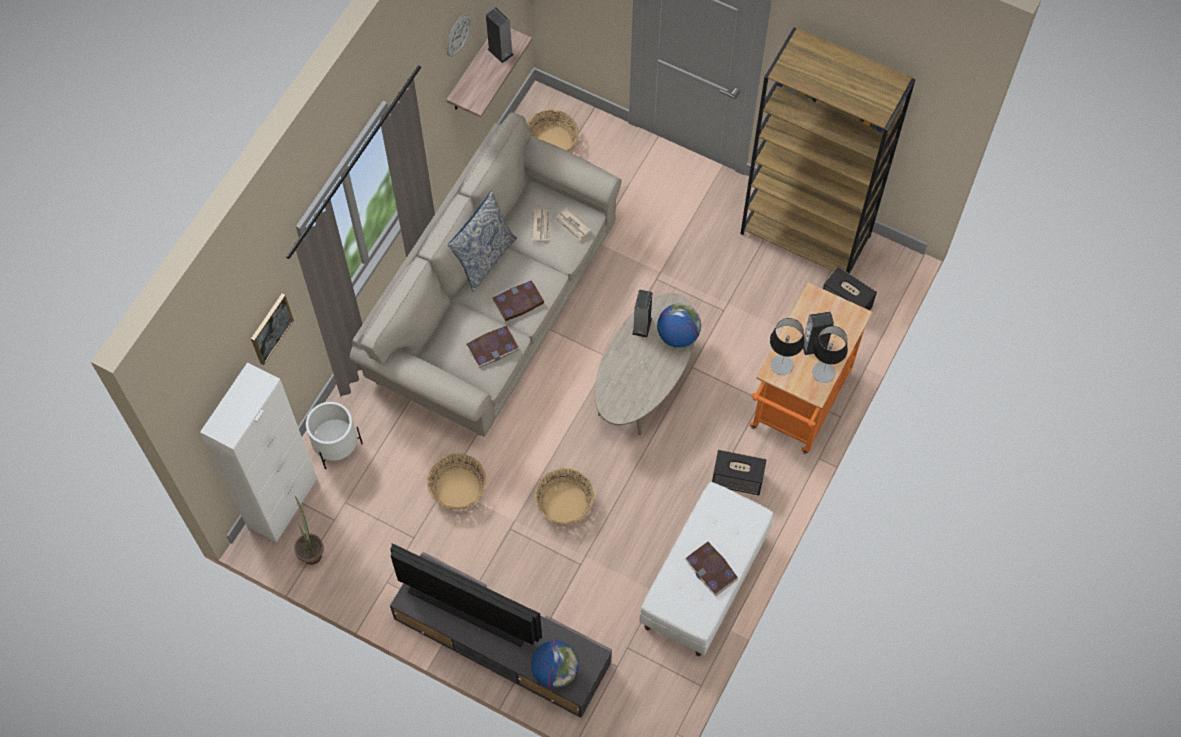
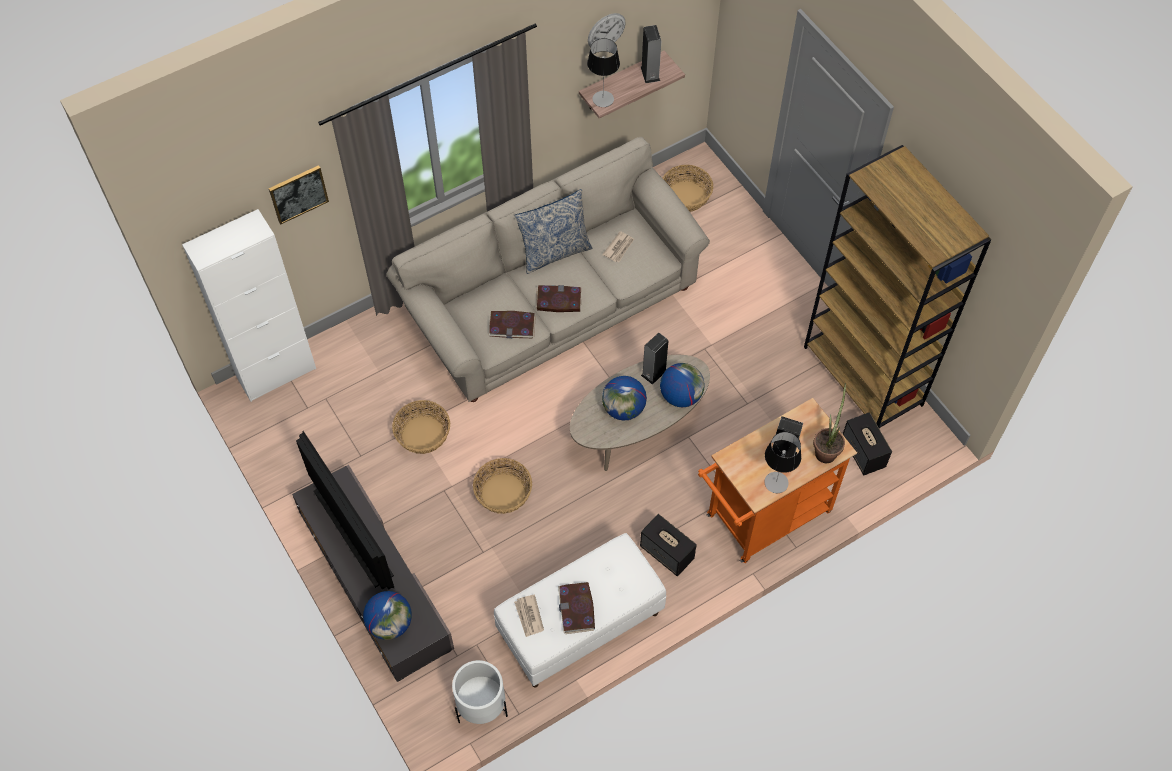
camera: 30 degrees right, 5 degrees down
potted plant [294,496,324,565] -> potted plant moved to [813,383,846,463]
white planter [306,402,363,469] -> white planter moved to [452,660,508,724]
newspaper [555,208,591,241] -> newspaper moved to [514,595,544,637]
table lamp [770,318,805,375] -> table lamp moved to [587,38,620,107]
none -> globe [602,376,647,421]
━━━
→ EXERCISE GOAL:
Search the data for the string "moved" and copy every line where it appears.

→ ANSWER FOR THIS EXERCISE:
potted plant [294,496,324,565] -> potted plant moved to [813,383,846,463]
white planter [306,402,363,469] -> white planter moved to [452,660,508,724]
newspaper [555,208,591,241] -> newspaper moved to [514,595,544,637]
table lamp [770,318,805,375] -> table lamp moved to [587,38,620,107]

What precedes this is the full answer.